If you compute the start and end for each event, then there is nothing for Bokeh to stack, you’ve already done all the work necessary. The hbar glyph is vectorized and will draw a bar for every pair of start/end coordinates you specify:

source = ColumnDataSource(data={
    'start': start_times,
    'end': end_times,
    'event': event_types,
})

cmap = factor_cmap('event', 
                   palette=list_of_colors_for_each_event_type,
                   factors=list_of_all_unique_event_types)

p.hbar(y=..., left='start', right='end', color=cmap, source=source)

It’s not clear from your description what y should be here. If you just need one “stacked” bar, then you could set y equal to a single fixed value right in the call to hbar. If your data has bars that correspond to multiple y values then you would want to make a "y" column in the data source that provides the associated y-coordinate for each bar, then set y="y".

Important reminder: each item in a column of a CDS corresponds to some attribute of one of the bars, which is why all columns in a given CDS must always be the same length

As an aside, there is an hbar_stack method that it seems like you might be wanting to use, but I do not think it is appropriate for this use case.

Bryan

Thank you!

With a little tweaking I was able to get exactly what I was shooting for. Really appreciate the help.

I’m glad to hear it is working! If you ever have the time to condense things into a small complete example that could fit here (with a screenshot), I am sure future readers would appreciate the reference!

Hi Mark

did u give “start_times” as a start time values of every unique event repetitively and similarly for end_times?

Hi Bryan

do u mean “start_times” as a start time values of every unique event repetitively and similarly for end_times?

@pradnya I don’t really understand how to answer your question because it really needs some context. I would suggest you open a new topic and describe your situation and what you want to do in detail.

@pradnya
I was working with a pandas df that was made up of columns with: state, datetime

The state is the status of some equipment. the datetime is when the equipment entered that state.

For this to work you have to add another column.
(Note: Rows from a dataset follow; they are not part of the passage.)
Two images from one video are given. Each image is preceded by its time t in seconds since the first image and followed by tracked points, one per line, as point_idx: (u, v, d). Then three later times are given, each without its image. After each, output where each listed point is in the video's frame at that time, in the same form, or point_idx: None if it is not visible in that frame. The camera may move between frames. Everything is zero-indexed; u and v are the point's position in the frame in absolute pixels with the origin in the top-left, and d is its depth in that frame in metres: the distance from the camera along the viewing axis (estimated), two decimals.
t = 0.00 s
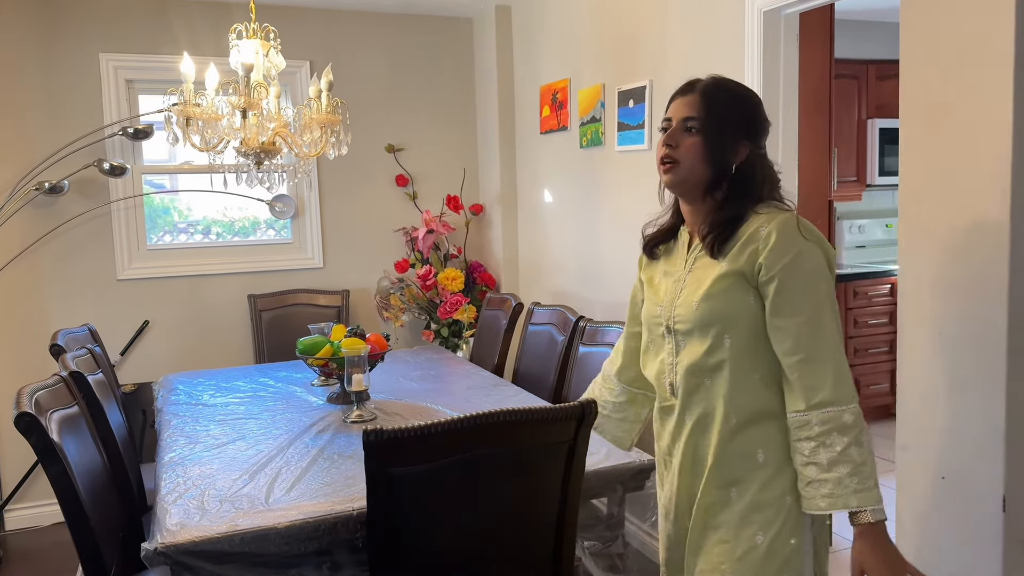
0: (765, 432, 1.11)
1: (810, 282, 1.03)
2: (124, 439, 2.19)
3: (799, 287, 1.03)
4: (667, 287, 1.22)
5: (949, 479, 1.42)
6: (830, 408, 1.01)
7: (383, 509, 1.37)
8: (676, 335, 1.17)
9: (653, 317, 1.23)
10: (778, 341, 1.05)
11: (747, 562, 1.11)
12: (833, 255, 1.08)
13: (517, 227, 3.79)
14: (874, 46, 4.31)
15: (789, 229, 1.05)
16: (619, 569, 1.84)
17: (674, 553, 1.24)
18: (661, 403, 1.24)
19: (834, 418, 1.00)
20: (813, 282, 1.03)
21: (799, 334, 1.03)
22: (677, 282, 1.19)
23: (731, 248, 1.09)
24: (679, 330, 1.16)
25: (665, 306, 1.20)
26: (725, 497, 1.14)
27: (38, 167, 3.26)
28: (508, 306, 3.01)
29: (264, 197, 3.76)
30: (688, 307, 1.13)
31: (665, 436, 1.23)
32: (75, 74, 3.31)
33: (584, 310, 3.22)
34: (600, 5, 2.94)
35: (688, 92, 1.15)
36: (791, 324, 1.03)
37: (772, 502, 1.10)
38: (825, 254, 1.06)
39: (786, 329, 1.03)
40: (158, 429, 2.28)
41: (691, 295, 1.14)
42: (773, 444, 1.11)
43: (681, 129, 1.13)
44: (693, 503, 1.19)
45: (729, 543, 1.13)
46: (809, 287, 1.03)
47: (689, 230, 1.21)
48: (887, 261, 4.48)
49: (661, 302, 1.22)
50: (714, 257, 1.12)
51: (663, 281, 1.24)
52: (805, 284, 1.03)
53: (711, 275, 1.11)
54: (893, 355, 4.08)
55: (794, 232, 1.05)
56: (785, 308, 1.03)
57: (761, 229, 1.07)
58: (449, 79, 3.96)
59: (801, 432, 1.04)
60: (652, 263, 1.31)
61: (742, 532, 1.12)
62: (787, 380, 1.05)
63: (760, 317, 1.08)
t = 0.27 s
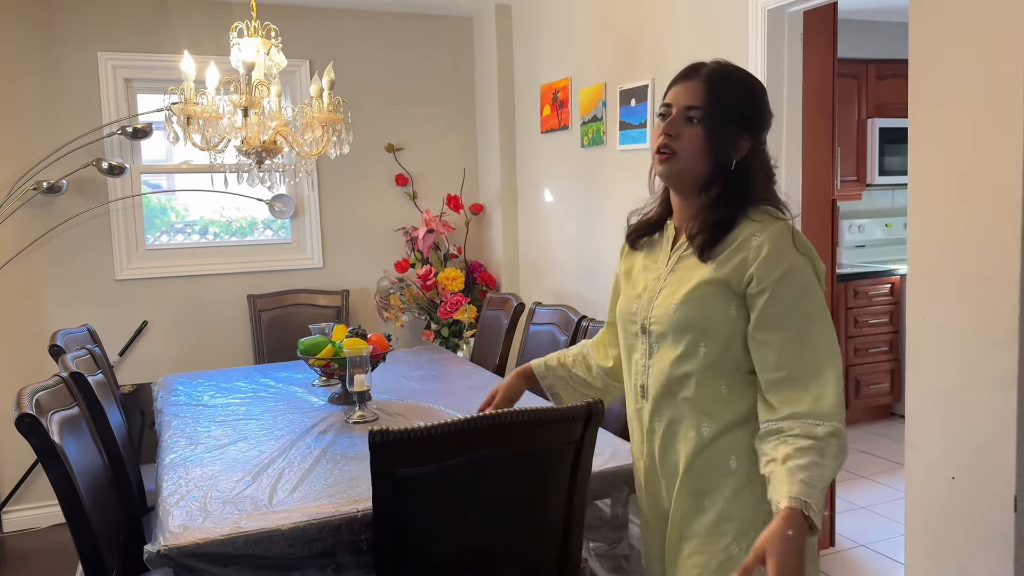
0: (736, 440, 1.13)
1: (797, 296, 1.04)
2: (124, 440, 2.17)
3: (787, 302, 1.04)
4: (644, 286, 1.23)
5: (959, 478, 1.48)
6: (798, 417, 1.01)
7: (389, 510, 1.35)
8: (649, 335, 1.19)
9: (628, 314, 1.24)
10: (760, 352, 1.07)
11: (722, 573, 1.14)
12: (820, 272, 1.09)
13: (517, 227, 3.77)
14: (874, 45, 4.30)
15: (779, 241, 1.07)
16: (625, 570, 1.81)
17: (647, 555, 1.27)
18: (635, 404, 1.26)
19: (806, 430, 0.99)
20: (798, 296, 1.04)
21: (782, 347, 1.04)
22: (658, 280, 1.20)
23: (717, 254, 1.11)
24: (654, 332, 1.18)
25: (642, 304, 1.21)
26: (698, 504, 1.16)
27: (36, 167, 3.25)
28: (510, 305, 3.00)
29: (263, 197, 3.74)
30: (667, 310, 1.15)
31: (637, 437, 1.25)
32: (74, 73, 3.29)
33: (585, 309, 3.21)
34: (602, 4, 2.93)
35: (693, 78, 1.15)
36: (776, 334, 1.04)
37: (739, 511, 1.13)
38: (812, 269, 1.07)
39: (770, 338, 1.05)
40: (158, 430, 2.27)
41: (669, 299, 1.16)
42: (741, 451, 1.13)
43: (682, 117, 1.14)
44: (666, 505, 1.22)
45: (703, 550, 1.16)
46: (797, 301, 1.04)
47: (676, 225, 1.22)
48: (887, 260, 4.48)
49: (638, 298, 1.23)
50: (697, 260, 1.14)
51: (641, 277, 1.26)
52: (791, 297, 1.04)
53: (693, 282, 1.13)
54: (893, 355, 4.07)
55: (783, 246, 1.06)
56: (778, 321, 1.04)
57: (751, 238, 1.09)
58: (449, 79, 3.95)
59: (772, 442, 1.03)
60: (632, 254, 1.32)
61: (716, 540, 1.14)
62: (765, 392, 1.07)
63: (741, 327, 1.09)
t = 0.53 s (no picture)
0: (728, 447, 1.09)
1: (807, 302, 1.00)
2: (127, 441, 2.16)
3: (796, 308, 1.00)
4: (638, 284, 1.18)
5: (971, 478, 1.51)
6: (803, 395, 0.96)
7: (396, 511, 1.34)
8: (644, 337, 1.14)
9: (620, 313, 1.19)
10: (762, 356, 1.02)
11: None
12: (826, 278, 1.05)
13: (519, 227, 3.77)
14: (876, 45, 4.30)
15: (793, 242, 1.03)
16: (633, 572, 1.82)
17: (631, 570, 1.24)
18: (622, 406, 1.22)
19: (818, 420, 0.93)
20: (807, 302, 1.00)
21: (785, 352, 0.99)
22: (655, 279, 1.16)
23: (726, 253, 1.07)
24: (649, 333, 1.13)
25: (638, 304, 1.16)
26: (689, 517, 1.12)
27: (37, 168, 3.23)
28: (513, 306, 2.99)
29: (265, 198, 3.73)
30: (666, 311, 1.10)
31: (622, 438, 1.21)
32: (75, 73, 3.28)
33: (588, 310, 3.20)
34: (606, 3, 2.92)
35: (699, 68, 1.11)
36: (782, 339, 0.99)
37: (725, 519, 1.10)
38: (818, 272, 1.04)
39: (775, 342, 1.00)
40: (160, 431, 2.26)
41: (668, 300, 1.11)
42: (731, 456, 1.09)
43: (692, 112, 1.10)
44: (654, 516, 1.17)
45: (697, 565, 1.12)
46: (811, 305, 1.00)
47: (678, 223, 1.18)
48: (890, 261, 4.47)
49: (632, 297, 1.18)
50: (704, 259, 1.10)
51: (635, 274, 1.21)
52: (796, 303, 1.00)
53: (694, 282, 1.08)
54: (896, 356, 4.06)
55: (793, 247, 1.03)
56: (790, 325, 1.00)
57: (762, 238, 1.05)
58: (451, 79, 3.94)
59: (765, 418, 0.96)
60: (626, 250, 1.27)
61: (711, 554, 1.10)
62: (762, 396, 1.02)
63: (743, 331, 1.05)
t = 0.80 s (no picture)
0: (743, 466, 1.04)
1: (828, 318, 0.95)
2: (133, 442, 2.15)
3: (819, 326, 0.95)
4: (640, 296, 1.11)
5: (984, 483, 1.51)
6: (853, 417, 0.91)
7: (407, 516, 1.32)
8: (649, 352, 1.07)
9: (621, 325, 1.12)
10: (787, 377, 0.97)
11: None
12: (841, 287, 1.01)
13: (525, 229, 3.76)
14: (883, 47, 4.28)
15: (807, 254, 0.97)
16: None
17: None
18: (622, 423, 1.15)
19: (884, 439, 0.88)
20: (826, 316, 0.95)
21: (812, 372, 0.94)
22: (659, 291, 1.09)
23: (736, 267, 1.01)
24: (655, 349, 1.06)
25: (640, 316, 1.09)
26: (701, 537, 1.06)
27: (43, 167, 3.23)
28: (518, 307, 2.98)
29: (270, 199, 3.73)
30: (673, 328, 1.03)
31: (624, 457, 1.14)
32: (81, 73, 3.28)
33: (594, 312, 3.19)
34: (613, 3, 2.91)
35: (687, 71, 1.05)
36: (804, 360, 0.95)
37: (747, 539, 1.04)
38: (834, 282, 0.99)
39: (800, 362, 0.95)
40: (166, 432, 2.25)
41: (675, 314, 1.04)
42: (751, 476, 1.04)
43: (683, 116, 1.04)
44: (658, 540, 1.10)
45: None
46: (830, 320, 0.95)
47: (680, 232, 1.12)
48: (896, 263, 4.46)
49: (634, 308, 1.11)
50: (710, 271, 1.04)
51: (635, 285, 1.14)
52: (818, 320, 0.95)
53: (703, 297, 1.01)
54: (902, 359, 4.05)
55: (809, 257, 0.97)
56: (812, 344, 0.95)
57: (773, 250, 0.99)
58: (457, 80, 3.93)
59: (831, 440, 0.89)
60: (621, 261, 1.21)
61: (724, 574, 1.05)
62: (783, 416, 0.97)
63: (759, 348, 1.00)
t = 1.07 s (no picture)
0: (757, 473, 1.02)
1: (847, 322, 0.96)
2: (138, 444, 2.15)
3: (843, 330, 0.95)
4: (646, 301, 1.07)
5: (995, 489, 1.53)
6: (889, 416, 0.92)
7: (412, 522, 1.31)
8: (660, 361, 1.03)
9: (627, 333, 1.07)
10: (813, 386, 0.96)
11: None
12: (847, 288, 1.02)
13: (531, 232, 3.75)
14: (893, 50, 4.26)
15: (823, 261, 0.97)
16: None
17: None
18: (625, 435, 1.10)
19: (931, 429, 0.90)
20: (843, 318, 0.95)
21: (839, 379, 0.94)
22: (666, 297, 1.05)
23: (751, 275, 0.98)
24: (667, 358, 1.02)
25: (647, 324, 1.05)
26: (711, 550, 1.02)
27: (51, 169, 3.24)
28: (524, 310, 2.97)
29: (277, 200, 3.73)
30: (688, 336, 0.99)
31: (627, 470, 1.09)
32: (89, 75, 3.29)
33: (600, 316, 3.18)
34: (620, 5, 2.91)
35: (680, 77, 1.02)
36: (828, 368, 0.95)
37: (759, 549, 1.01)
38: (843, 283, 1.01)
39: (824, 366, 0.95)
40: (172, 434, 2.25)
41: (688, 322, 1.00)
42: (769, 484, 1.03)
43: (683, 123, 1.01)
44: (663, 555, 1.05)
45: None
46: (847, 324, 0.95)
47: (683, 238, 1.09)
48: (904, 267, 4.44)
49: (640, 316, 1.07)
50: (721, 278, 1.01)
51: (638, 291, 1.09)
52: (839, 323, 0.95)
53: (720, 304, 0.98)
54: (911, 363, 4.02)
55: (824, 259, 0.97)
56: (833, 350, 0.95)
57: (787, 255, 0.98)
58: (464, 82, 3.93)
59: (885, 439, 0.89)
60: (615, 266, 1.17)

You have the time the state started but you need to identify when the state ended so bokeh knows how long to make the hbar. So I just used the shift feature to create an “end” datetime.

Then you have: State, DateTime ( the start) and EndDateTime (the end)

Palette and factors are just lists, one is a list of the colors that position-ally match up with the factors ( all the states)

1 Like

@pradnya Please post a new topic as I asked, and also include some code.